22-BBSRC/NSF-BIO Hidden costs of infection: mechanisms by which parasites disrupt host-microbe symbioses and alter development

Lead Research Organisation: John Innes Centre
Department Name: Cell and Develop Biology

Abstract

The field of host-microbe interactions is undergoing a paradigm shift. Historically, pairwise interactions between hosts and their parasites, pathogens, and symbionts were primarily studied as isolated pairwise interactions. Now, there is increasing recognition that hosts are ecosystems. An individual plant or animal houses hundreds or even thousands of species of microorganisms that compete with or facilitate each other, either directly or indirectly via their shared host. As a result, consensus is emerging that an ecological framework is critical to understand the assembly and function of host-associated communities. Microorganisms that share the same host affect each other's colonization success.

These patterns scale up to entire host-associated microbial communities. Microbiome manipulations show that parasites alter microbiome composition, and that the microbiome in turn can affect a host's parasite load or the colonization success of microbial symbionts. Crosstalk between co-colonizing microorganisms often manifests as a priority effect, in which an early encounter with one microorganism impacts the host's response to later colonizers. Plants that are primed by an encounter with a parasite or pathogen exhibit stronger and more rapid responses.

Priority effects are ubiquitous in host-associated communities. Yet, relative to multiparasite or multi-symbiont systems, priority effects between co-colonizing symbionts and parasites remain understudied. The Wood lab recently found that in the legume Medicago, early arriving parasitic nematodes inhibit nodulation by later-arriving nitrogen-fixing rhizobia, while early arriving rhizobia facilitate gall formation. In other words, in co-colonized hosts, the parasite inhibits symbiosis, while the symbiont increases susceptibility to parasite infection. This result is biologically significant because it is almost certainly maladaptive for the host.

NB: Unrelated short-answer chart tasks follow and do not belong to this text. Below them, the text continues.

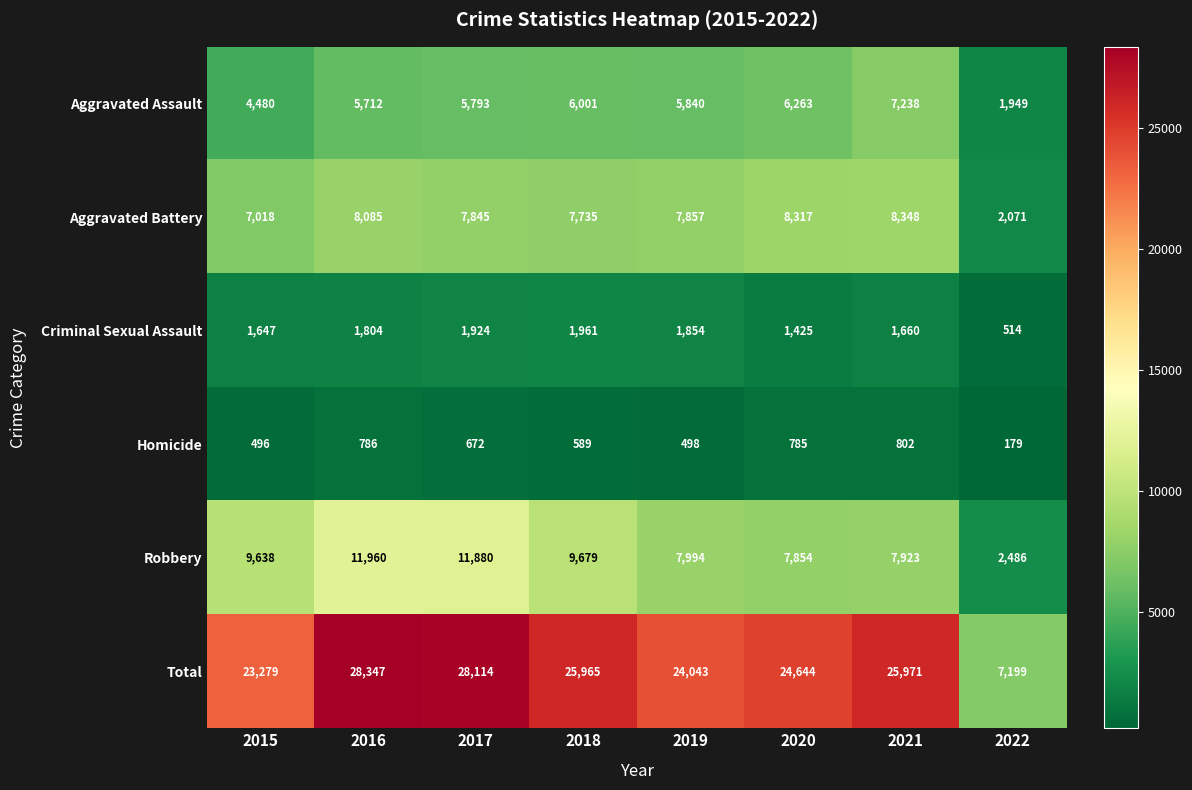

Is it true that Aggravated Battery equals 13077 at 2018?

False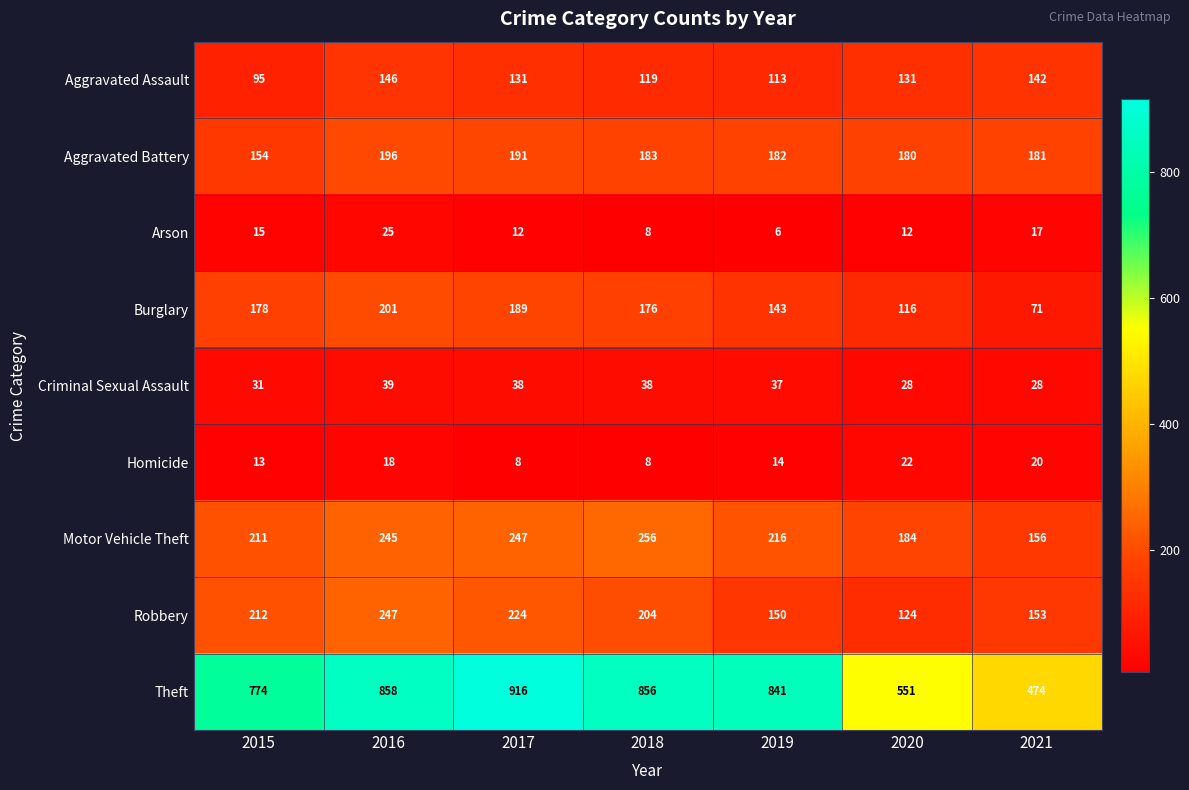

Is it true that Homicide equals 22 at 2020?

True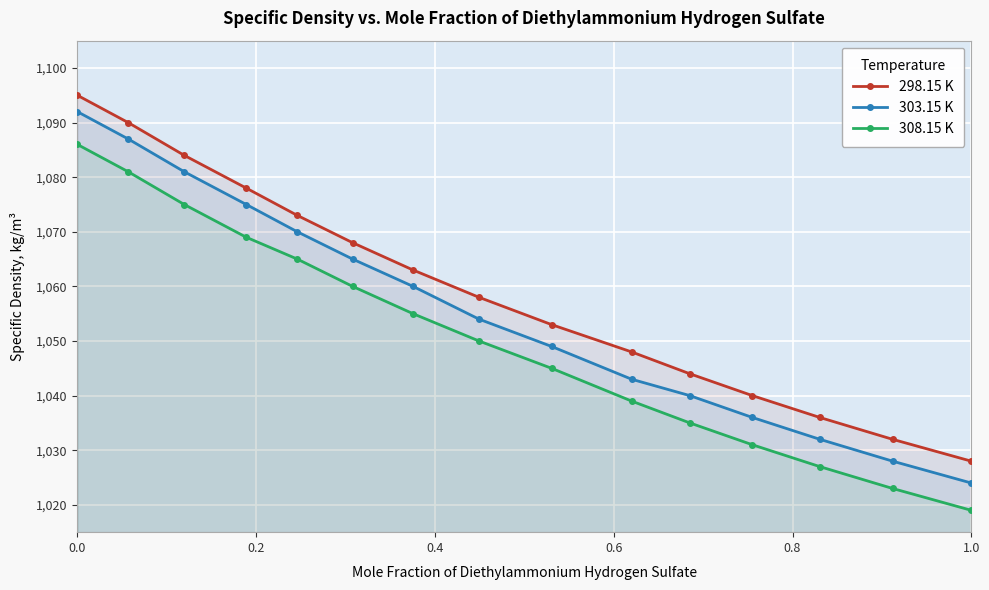

How many lines are shown in the chart?

3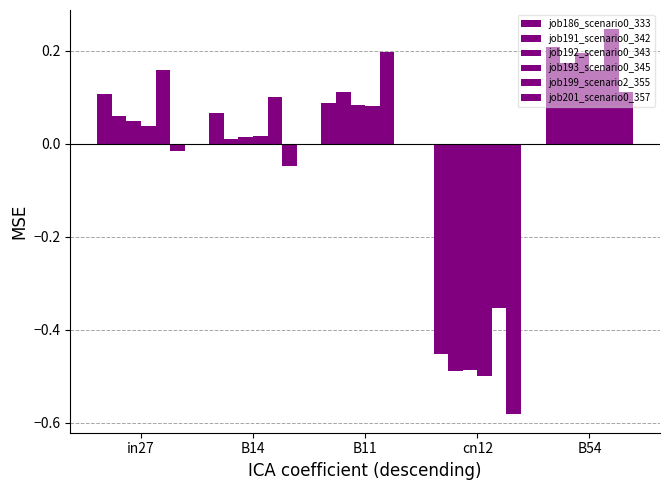

What is the difference between the maximum and minimum values in the job192_scenario0_343 series?

0.7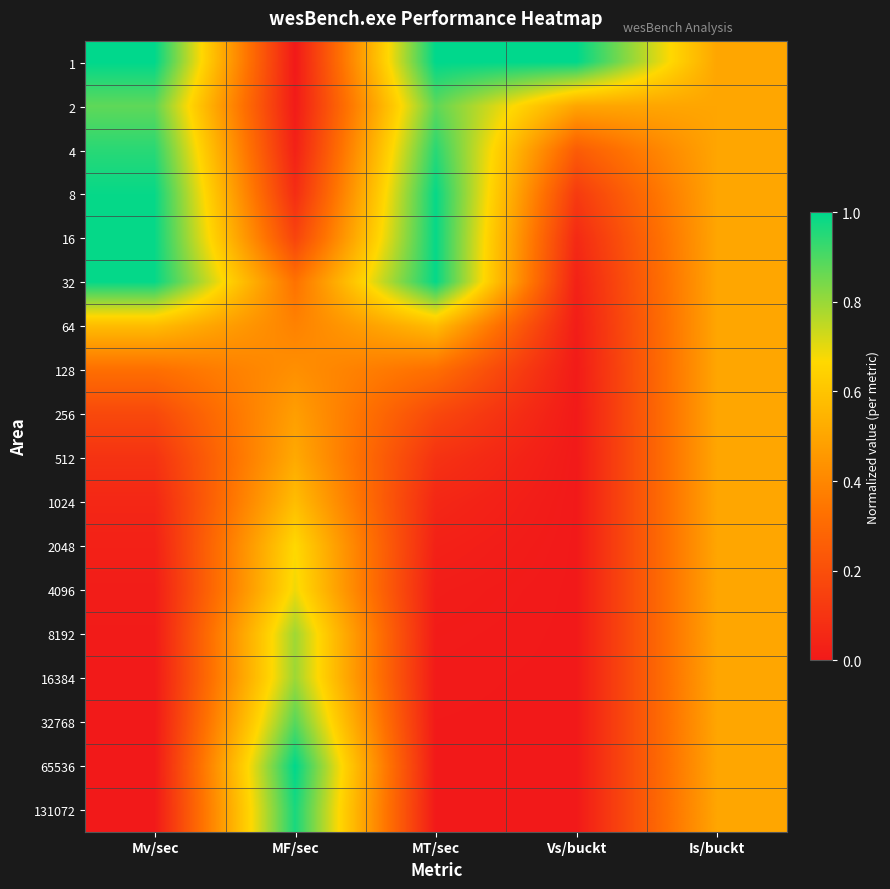

At how many categories does at least one series exceed 0?

5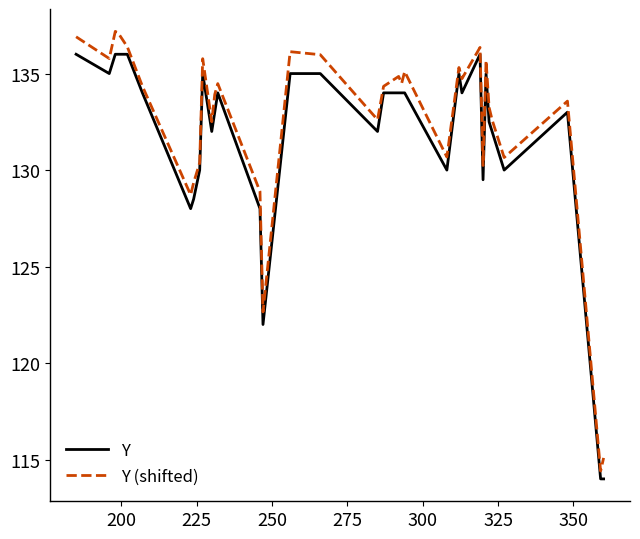

Count the number of data series in this chart.

2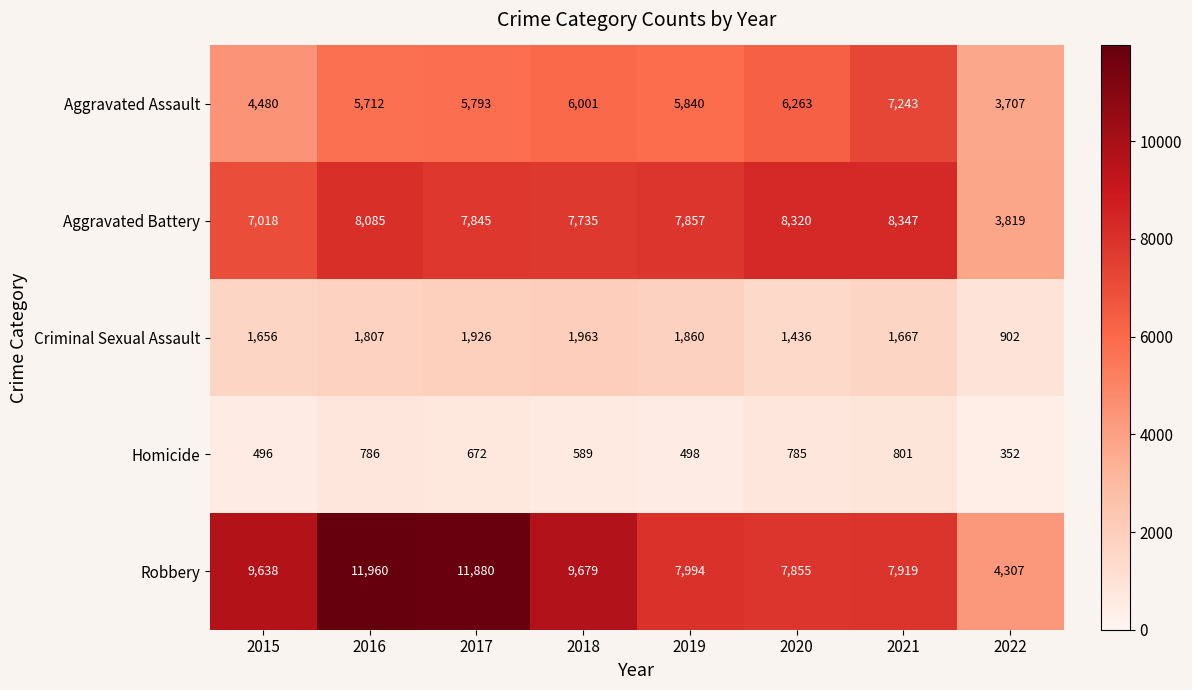

How many values in the Homicide series are below 672?

4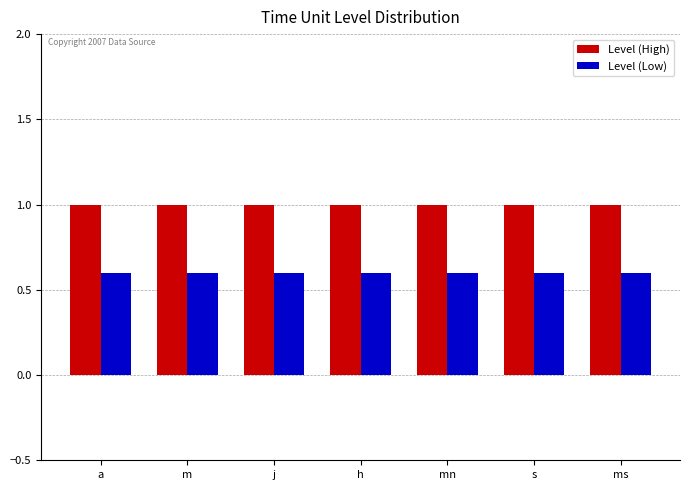

Rank the series at mn from highest to lowest value.

Level (High), Level (Low)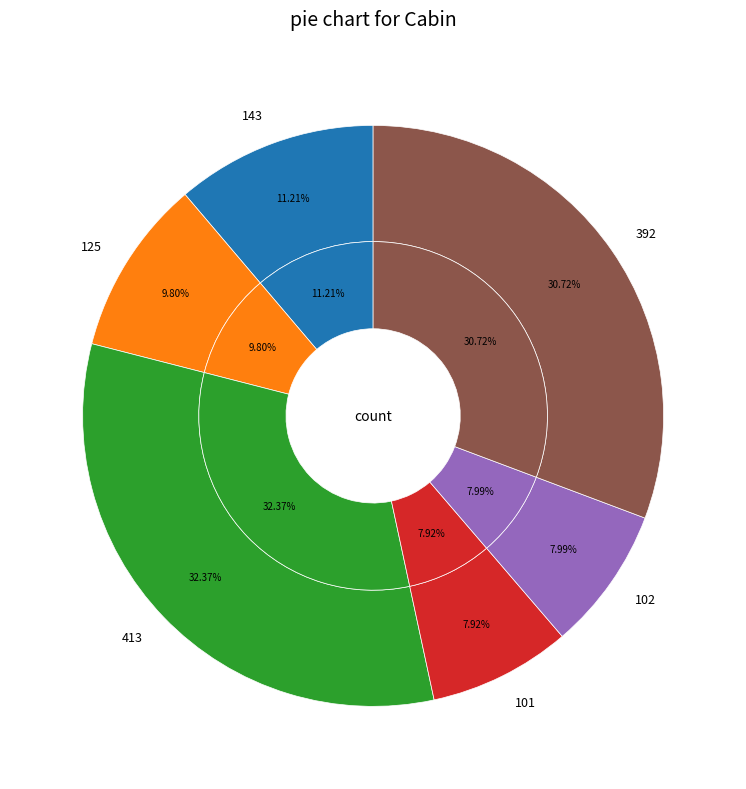

What is the change in value from 101 to 102?

+1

The Medicago-rhizobia-nematode system is a tractable experimental system in which to discriminate between the relative contribution of resource- and defence-based mechanisms to competition in host-associated communities. Controlled inoculations onto aposymbiotic hosts is straightforward because both rhizobia and nematodes are horizontally transmitted. We will use split-root culture system, in which a plant's root system is split into two pots that are independently manipulated, to disentangle local and systemic responses. Thus, in this proposal we will use genetic, physiological and cell biological approaches to test the hypotheses that priority effects are mediated by host defence responses or alternatively by host resource allocation.

Technical Summary

Crosstalk between co-colonizing parasites and mutualistic microbes is a critical understudied feature of host-associated communities. Our past worked showed that nematodes inhibit rhizobia nodulation, while the rhizobia increase susceptibility to nematodes. These reciprocal priority effects are almost certainly maladaptive for the host. Current evidence implicates both host defense-mediated and host resources-mediated factors in determining the outcome of co-incident infections, but how these are balanced and how they impact the different species in the interaction in not understood.

We propose that host processes are the primary component of co-colonization interactions. Therefore, we will interrogate how the host's defence response and resource allocation underpin competition and mediate parasite-mutualist interactions in the model legume Medicago truncatula. We will experimentally assess host processes and competition outcomes by infecting plants with a crop parasite (the nematode Meloidogyne hapla) that disrupts the symbiosis with nitrogen-fixing Ensifer meliloti bacteria. Further, we will use genetic manipulation to mechanistically tune host processes to determine how this influences the tri-party interaction.

The proposed research will determine the spatiotemporal scale of the reciprocal priority effects between rhizobia and nematodes and develop new tools to manipulate them (Aim 1); interrogate the relative roles of defence (Aim 2) and carbon allocation (Aim 3) in generating priority effects between parasites and symbionts on the same host; and identify genes and pathways that underlie these priority effects (Aim 4). The rhizobium-Medicago nematode system is ideal for interrogating interspecies competition as the system is genetically tractable, phenotypes are quantitative, and the biology underlying individual interactions is well established.